Last month I asked that you place plants and flowers that attract pollinators in your garden or on your balcony/patio. This month I’d like to pass on some tips on how to best care for your garden in terms of watering keeping on mind that we need to conserve water whether or not we may be in a shortage. These tips come from Linda Hagen and Portland’s Water Bureau:
- Watering in the morning is best. This will allow the water to soak in before it evaporates from heat and dry wind, allows the leaves time to dry out if they get splashed, and plants will have the moisture to draw from during the heat of the day. Late afternoon is second best, just be sure the foliage will dry out before nighttime. Avoid watering in the heat of the day because water will evaporate much faster and any overspray on the leaves can cause them to burn.
- Water at the base of the plant with a watering wand, long-neck watering can, soaker hose, or drip system. Avoid getting the leaves, fruits, or vegetables wet to help prevent diseases that thrive on moisture, like powdery mildew.
- Fruits and vegetables need consistent water to produce well. Don’t let them go completely dry before watering them again because this can cause problems like blossom end rot or cracked tomatoes.
- Containers dry out much faster than the ground and will need more frequent watering, especially if they are placed in full sun or exposed to wind.
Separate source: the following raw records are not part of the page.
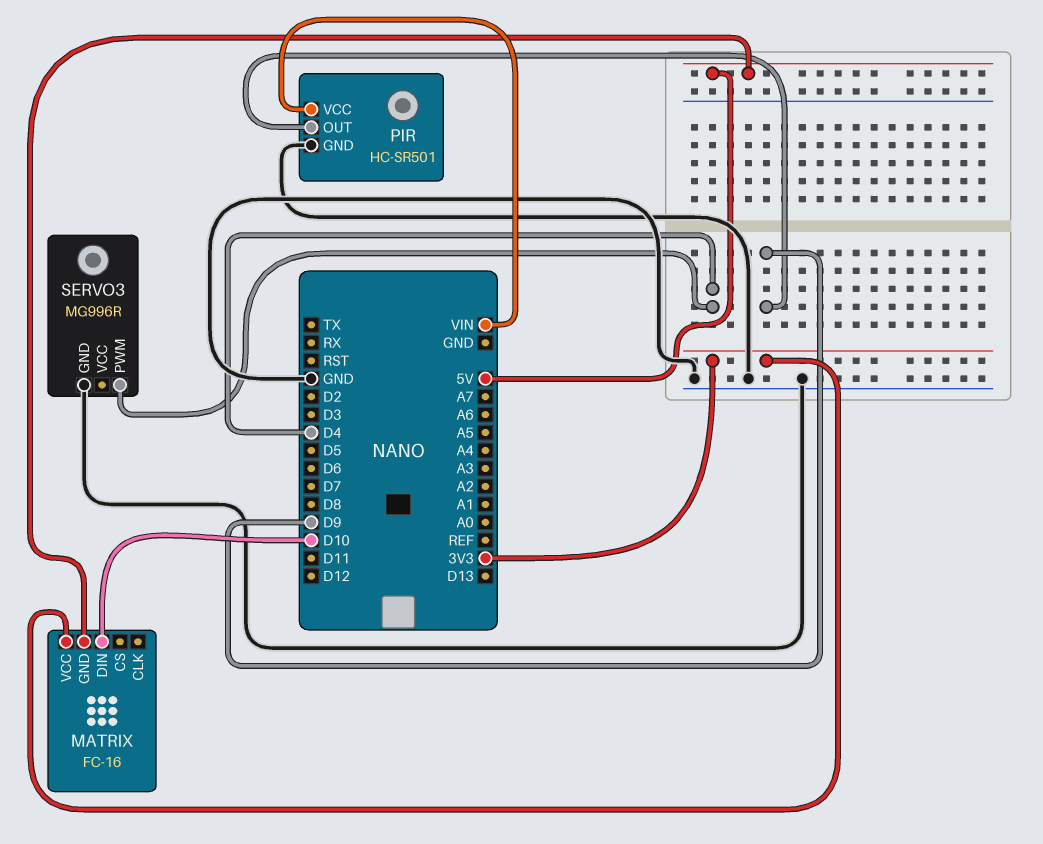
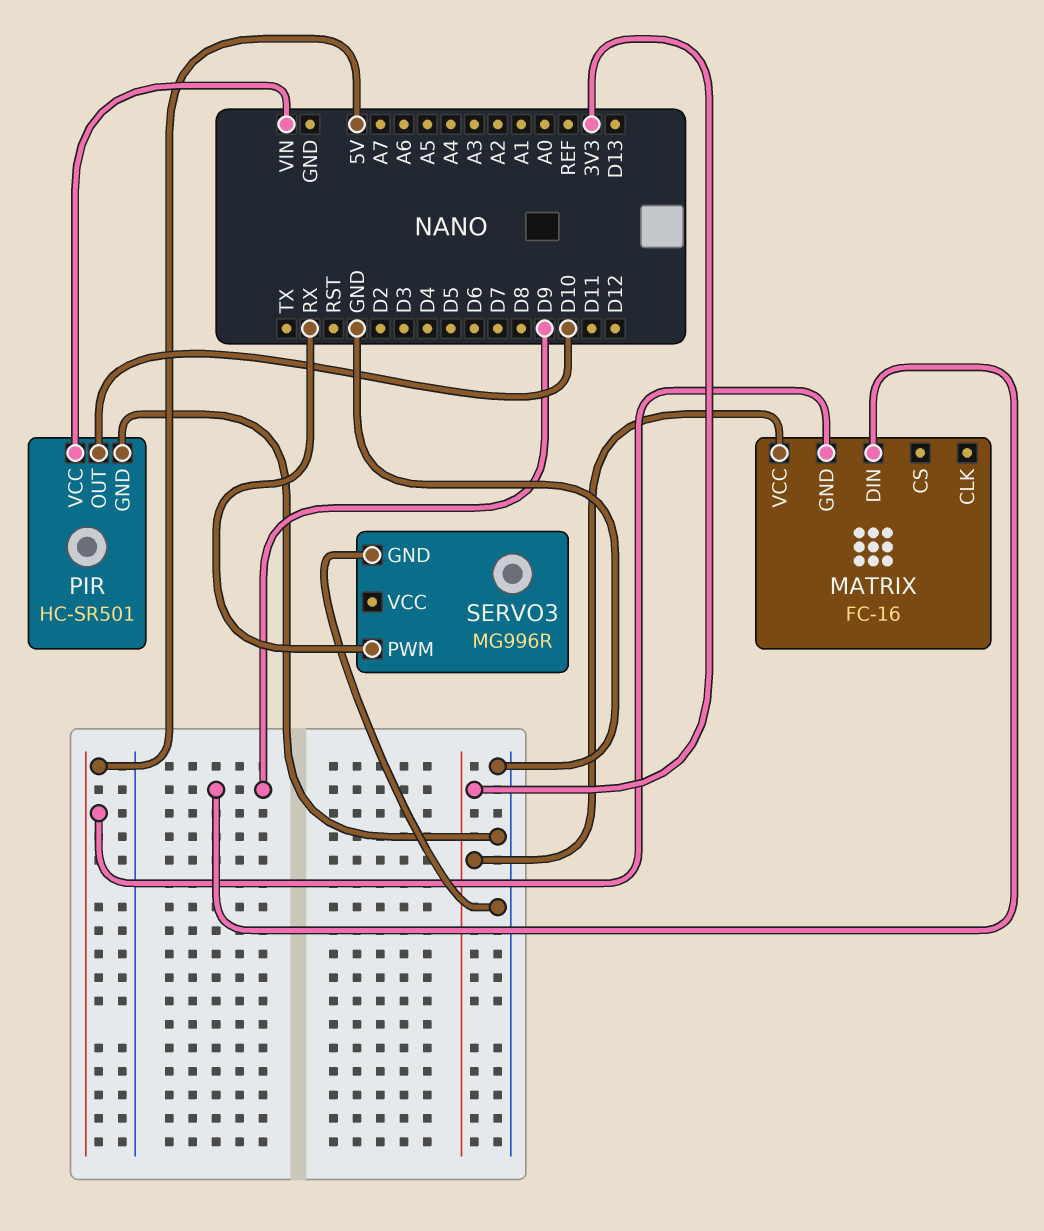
MATRIX pin DIN: D10 -> D9
PIR pin OUT: D9 -> D10
SERVO3 pin PWM: D4 -> RX

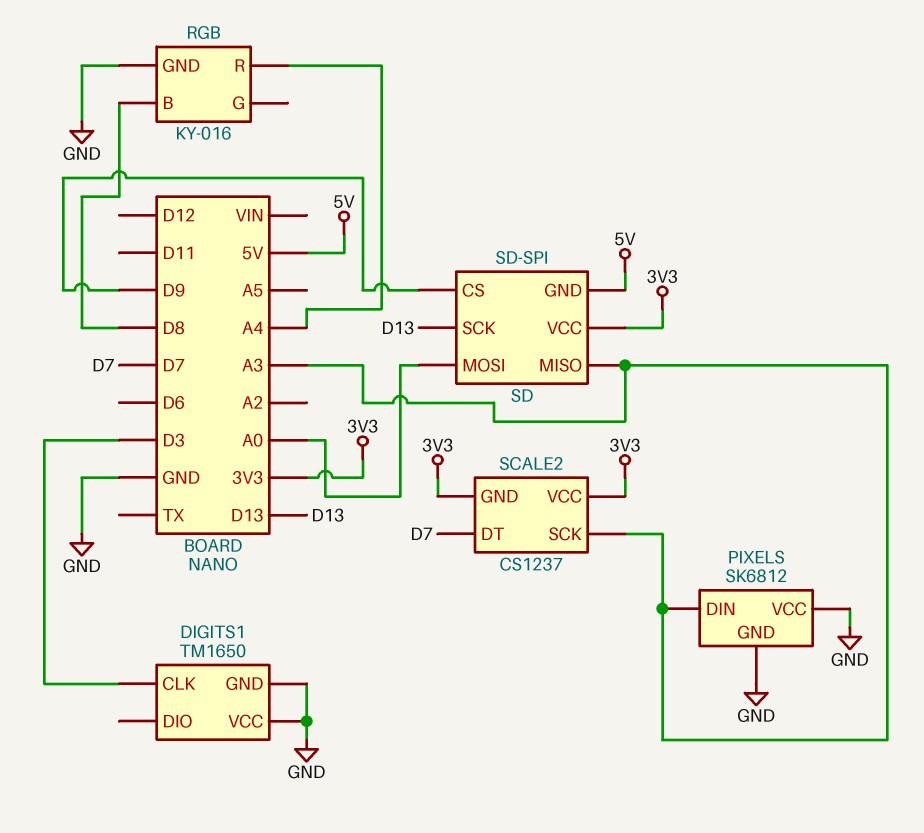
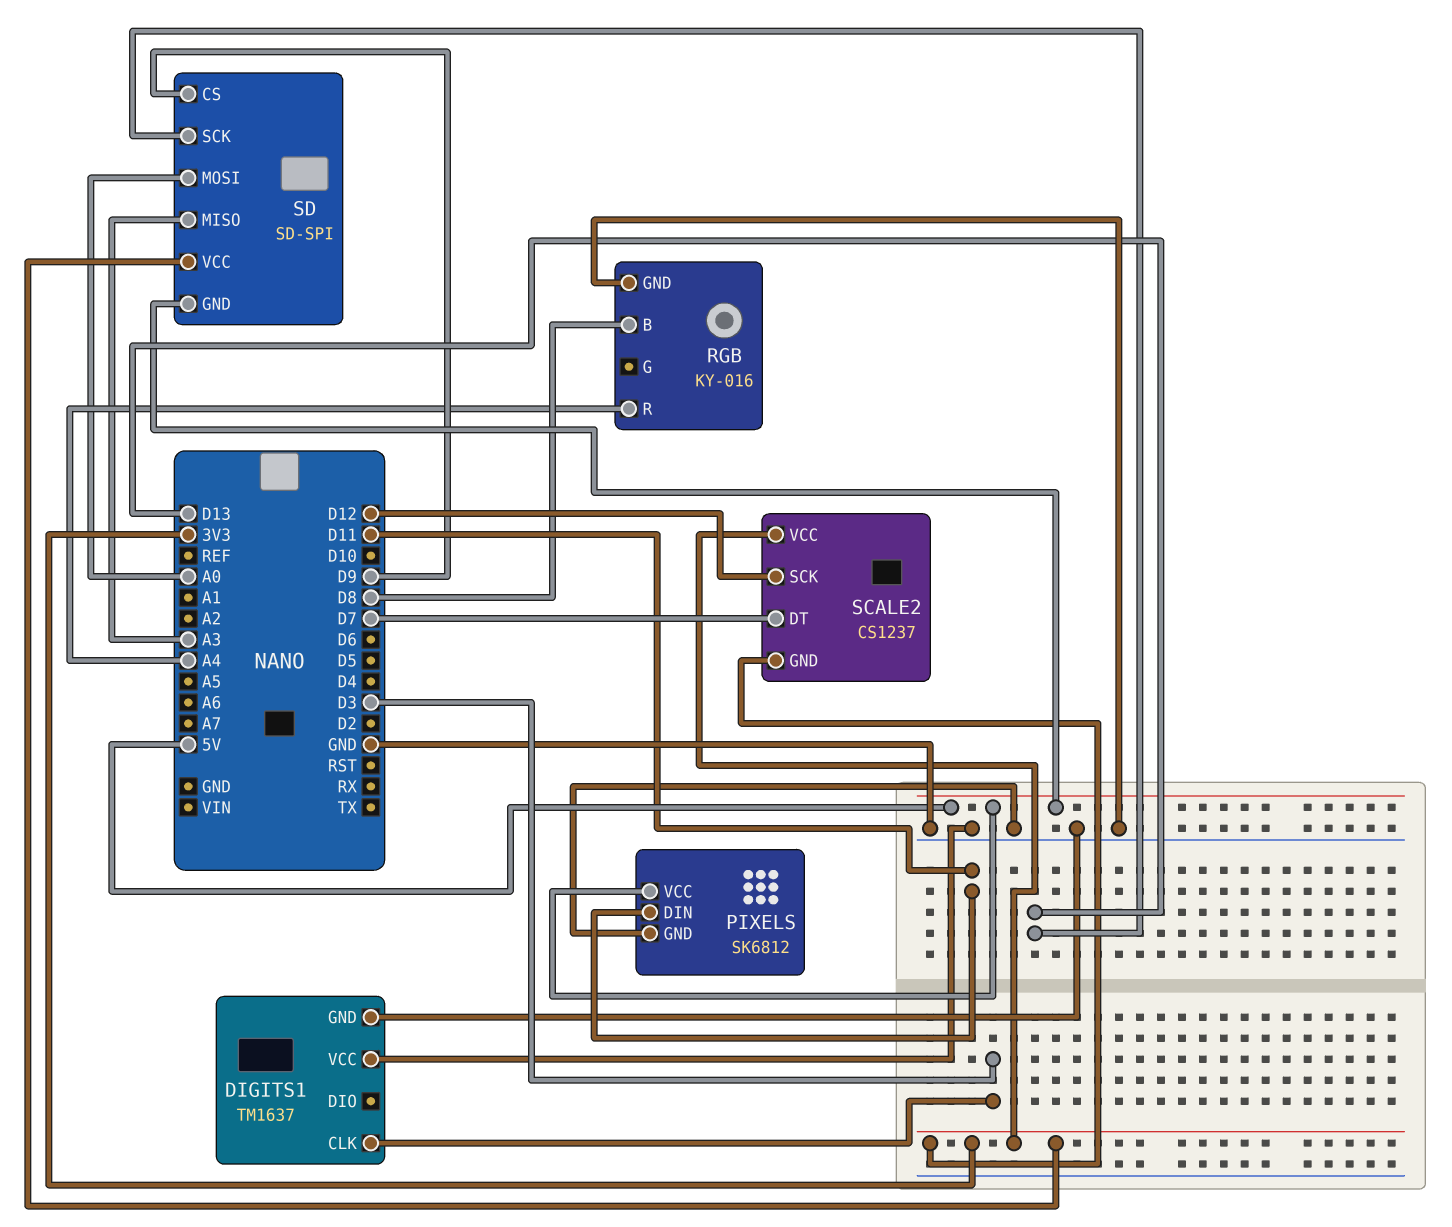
DIGITS1: TM1650 -> TM1637
PIXELS pin DIN: A3 -> D11
PIXELS pin VCC: GND -> 5V
SCALE2 pin SCK: A3 -> D12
- Apply a 2- to 3-inch layer of organic mulch, such as bark, pine needles, or shredded leaves. This will help hold moisture in the soil.
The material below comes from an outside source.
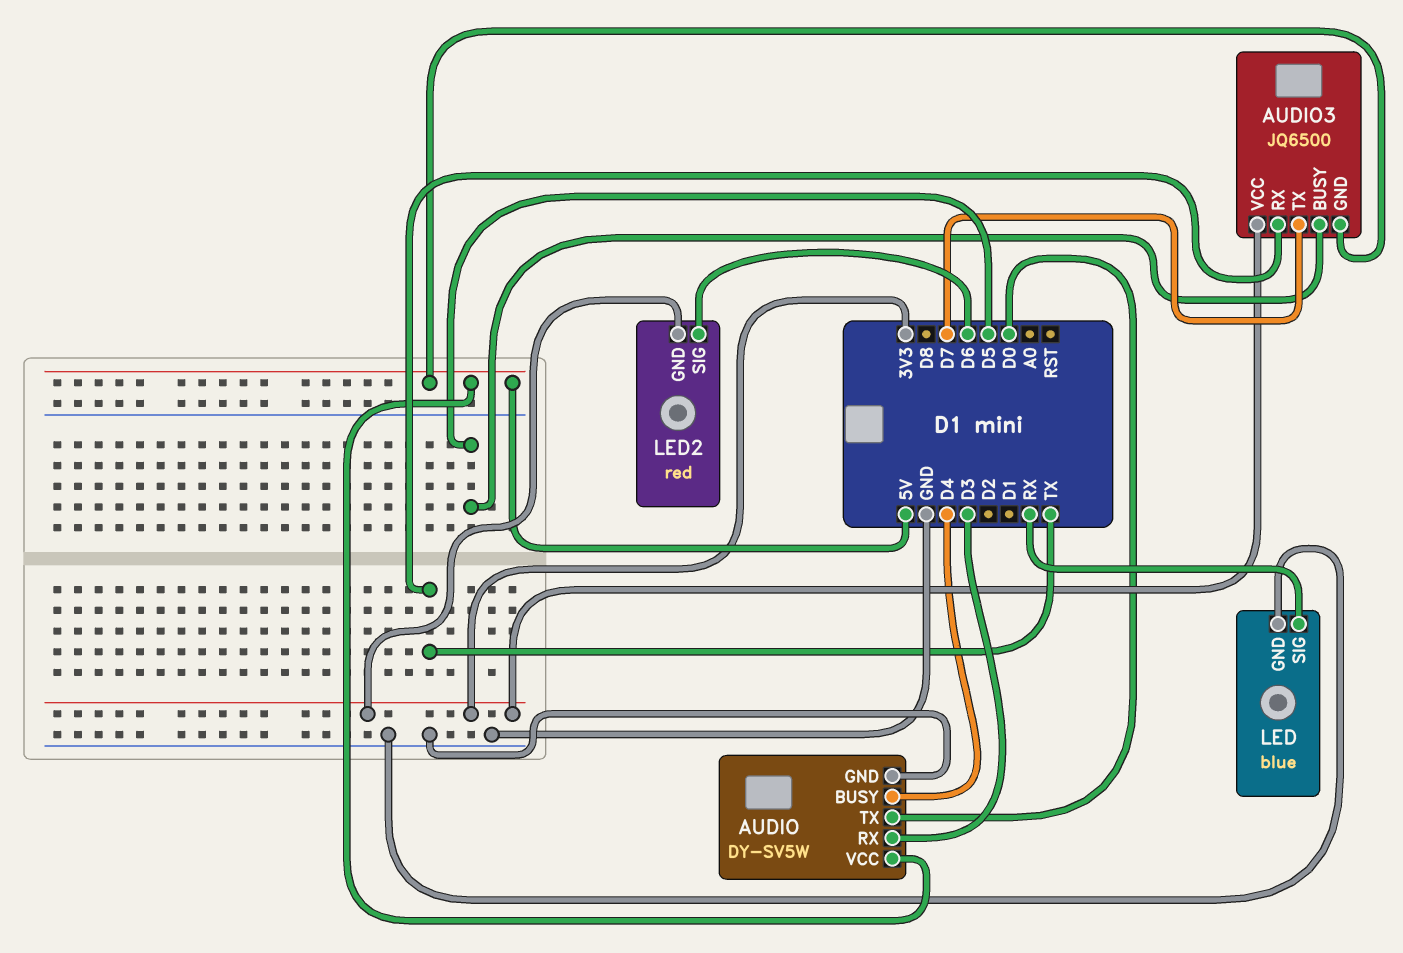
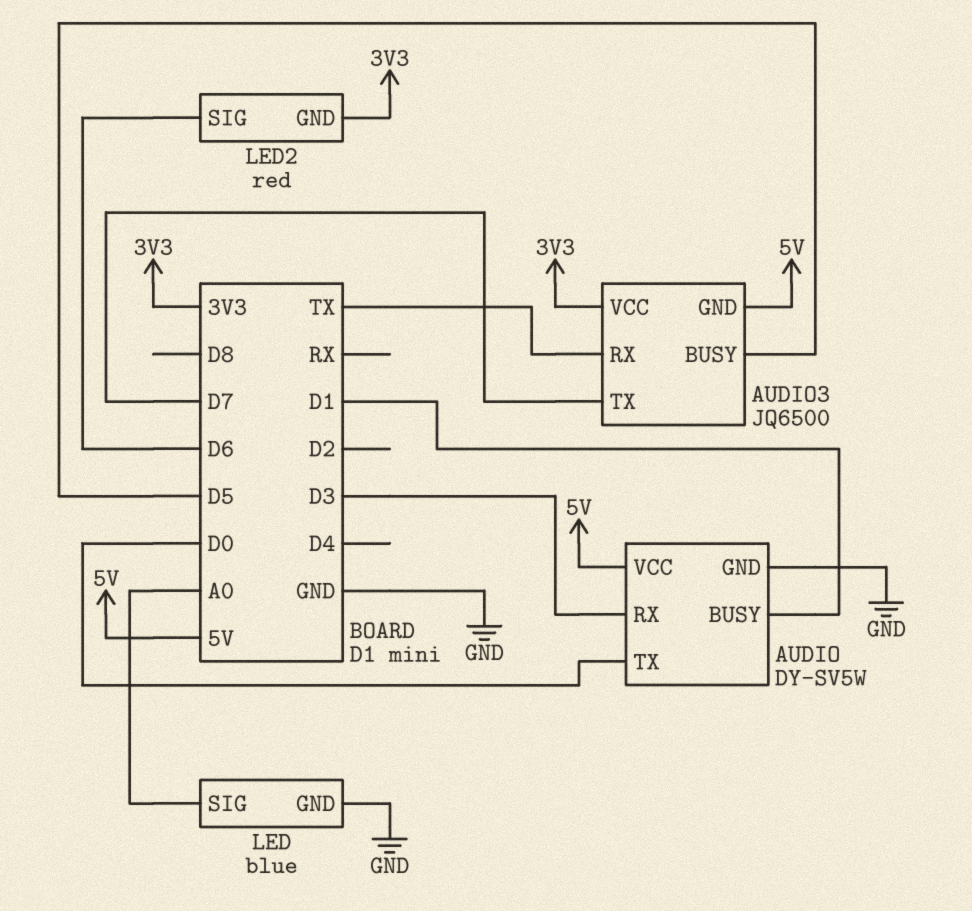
AUDIO pin BUSY: D4 -> D1
LED pin SIG: RX -> A0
- Plants benefit much more from a slow and deep watering than a quick splash. Make sure you’re watering deep enough to reach the root ball.
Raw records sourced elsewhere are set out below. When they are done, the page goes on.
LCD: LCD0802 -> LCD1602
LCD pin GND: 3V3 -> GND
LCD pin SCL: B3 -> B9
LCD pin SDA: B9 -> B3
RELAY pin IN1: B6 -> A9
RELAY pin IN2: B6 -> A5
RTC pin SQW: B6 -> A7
- Water lawns with one inch of water per week (more during long, hot dry spells). Water lawns separately from other plants. The best practice for watering your landscape is to apply 50 percent of what you put on grass to perennials and shrubs, and 75 percent to vegetables (but new plant starts require more water).
- Keep in mind that established trees and shrubs typically don’t need much supplemental water. Except for maybe a deep soak or two in the hottest days of summer, established trees and shrubs don’t need a great deal of additional water. They have root systems that tap into deeper sources of water. Newly planted trees, however, need regular watering for the first couple of years.
For more tips visit Metro’s Watering tips website: www.oregonmetro.gov/tools-living/yard-and-garden/garden-basics/watering-tips.
Enjoy the delights of gardening and the warm summer days ahead.